* [EXTRACTED RECORDS]:

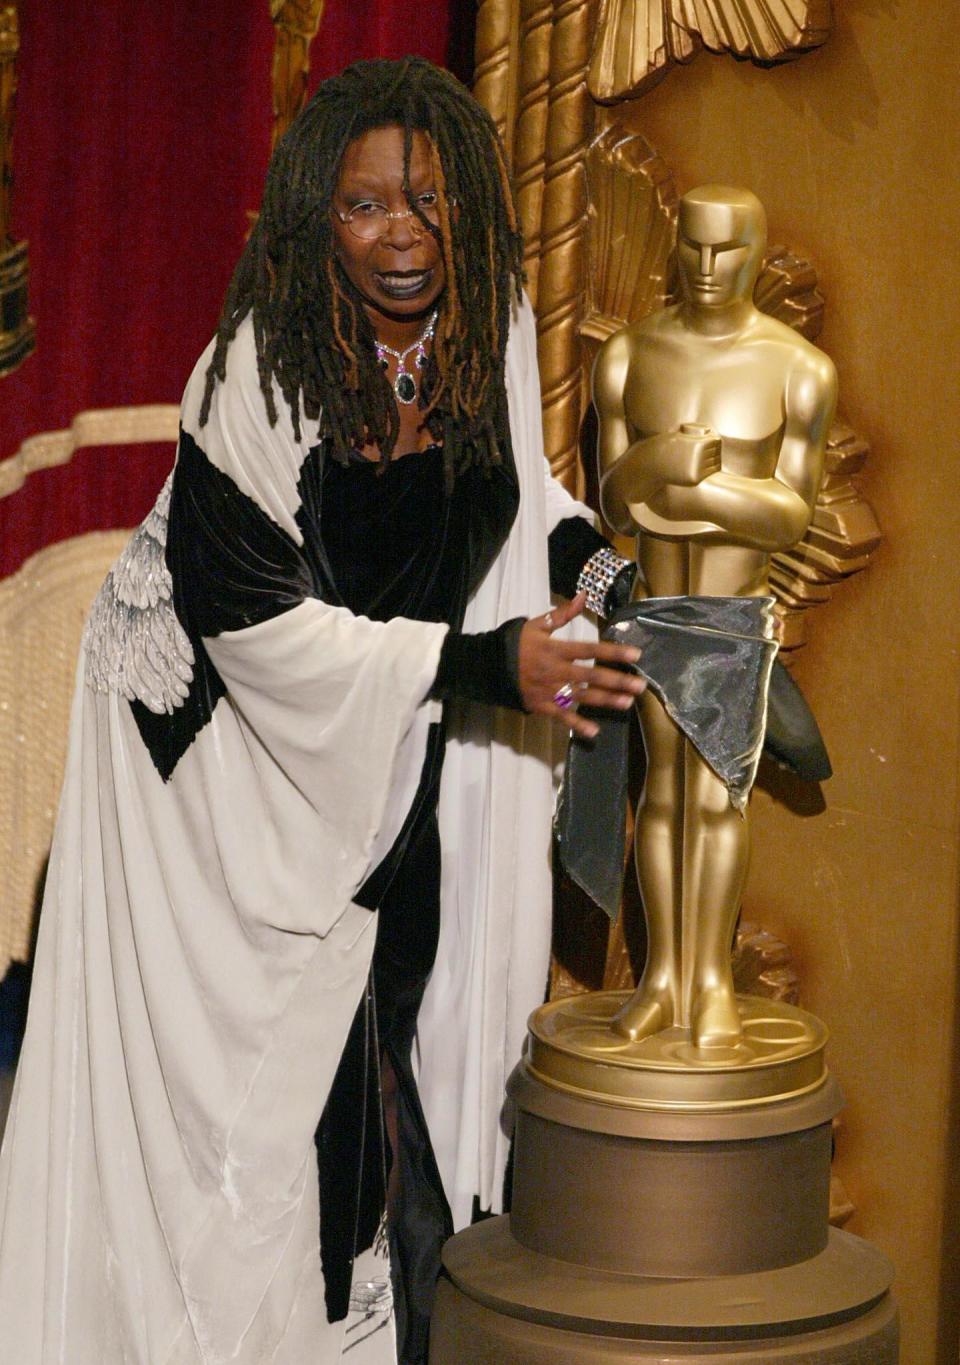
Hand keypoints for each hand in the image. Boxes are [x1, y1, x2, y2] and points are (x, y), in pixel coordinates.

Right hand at [518, 593, 645, 738]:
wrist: (488, 666)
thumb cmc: (516, 644)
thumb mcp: (537, 625)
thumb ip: (562, 614)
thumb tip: (584, 596)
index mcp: (556, 649)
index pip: (590, 649)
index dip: (613, 652)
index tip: (635, 654)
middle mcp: (556, 670)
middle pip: (591, 676)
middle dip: (617, 681)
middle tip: (640, 685)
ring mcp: (549, 690)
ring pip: (582, 696)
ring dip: (606, 701)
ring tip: (627, 703)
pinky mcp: (542, 706)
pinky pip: (561, 717)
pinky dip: (576, 725)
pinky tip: (594, 731)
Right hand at [669, 425, 721, 485]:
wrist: (653, 465)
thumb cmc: (664, 447)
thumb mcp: (677, 435)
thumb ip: (688, 431)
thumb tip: (702, 428)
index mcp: (698, 444)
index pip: (716, 441)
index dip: (716, 440)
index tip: (715, 441)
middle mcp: (699, 458)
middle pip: (716, 452)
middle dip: (716, 450)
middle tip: (716, 450)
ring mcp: (697, 470)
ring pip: (714, 464)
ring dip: (715, 460)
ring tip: (715, 459)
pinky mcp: (694, 480)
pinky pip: (708, 474)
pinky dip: (711, 470)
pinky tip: (713, 467)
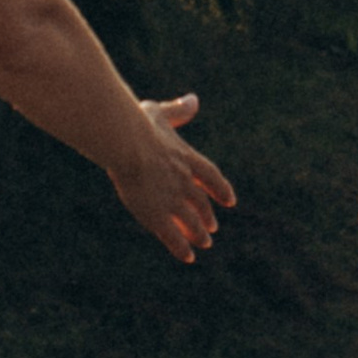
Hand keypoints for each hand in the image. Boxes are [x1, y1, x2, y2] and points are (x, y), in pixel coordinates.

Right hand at [109, 92, 236, 264]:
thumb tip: (194, 100)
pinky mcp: (156, 216)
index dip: (220, 189)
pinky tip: (188, 257)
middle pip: (201, 203)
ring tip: (205, 243)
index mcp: (187, 159)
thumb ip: (178, 111)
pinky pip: (173, 238)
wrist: (127, 145)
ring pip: (191, 223)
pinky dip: (181, 248)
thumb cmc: (139, 126)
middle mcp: (185, 183)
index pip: (211, 177)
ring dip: (199, 234)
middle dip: (207, 216)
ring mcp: (172, 201)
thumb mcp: (161, 114)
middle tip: (213, 228)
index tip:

* [ASSIGNED TASK]: Only the listing above, set down exactly and without pictures, belongs in the answer.

* [ANSWER TO THIS PROBLEM]:
Hand keypoints for each hand in the image. Boxes are [x1, y1, x2, y2] and points are (x, y), in pixel coordinates.

Right hand at [518, 593, 645, 738]:
wrist: (488, 666)
thumb cmc: (516, 644)
thumb mcp: (537, 625)
thumb ip: (562, 614)
thumb tip: (584, 596)
index mcp: (556, 649)
index pip: (590, 649)
index dip: (613, 652)
index tip: (635, 654)
middle mcp: (556, 670)
middle pip: (591, 676)
middle dip: (617, 681)
middle tip: (640, 685)
ring mcp: (549, 690)
ring pip: (582, 696)
ring dip: (606, 701)
ring tip: (627, 703)
pinky mcp: (542, 706)
pinky pip: (561, 717)
pinky dip: (576, 725)
pinky tip: (594, 731)
Right hand at [669, 425, 721, 485]:
wrist: (653, 465)
thumb cmc: (664, 447)
thumb mcp: (677, 435)
thumb ip: (688, 431)
thumb tip: (702, 428)
index mcp: (698, 444)
index pip: (716, 441)
index dip: (716, 440)
index tip: (715, 441)
middle mcp: (699, 458)
middle pip: (716, 452)
middle dip: (716, 450)
middle tip: (716, 450)
ring mcp: (697, 470)
ring pip: (714, 464)
ring dip: (715, 460)
ring tip: (715, 459)
pinky mcp: (694, 480)
pinky pip: (708, 474)
pinky dip: (711, 470)
pinky tip: (713, 467)
Hand keypoints for each hand in the image. Boxes are [x1, y1, x2, y2] and points are (x, y), in pixel coordinates.

Right hand at [109, 92, 236, 264]:
thumb tip: (194, 100)
pinky mcp: (156, 216)
index dip: (220, 189)
pinky tip: (188, 257)
middle pip: (201, 203)
ring tip: (205, 243)
index mcp: (187, 159)
thumb ip: (178, 111)
pinky pip: (173, 238)
wrist: (127, 145)
ring pip: (191, 223)
pinky dip: (181, 248)
thumb cmc: (139, 126)
middle mcp: (185, 183)
index pip: (211, 177)
ring dip: (199, 234)
middle dip: (207, 216)
ring mcp: (172, 201)
thumb mcp: (161, 114)
middle tip: (213, 228)
index tip:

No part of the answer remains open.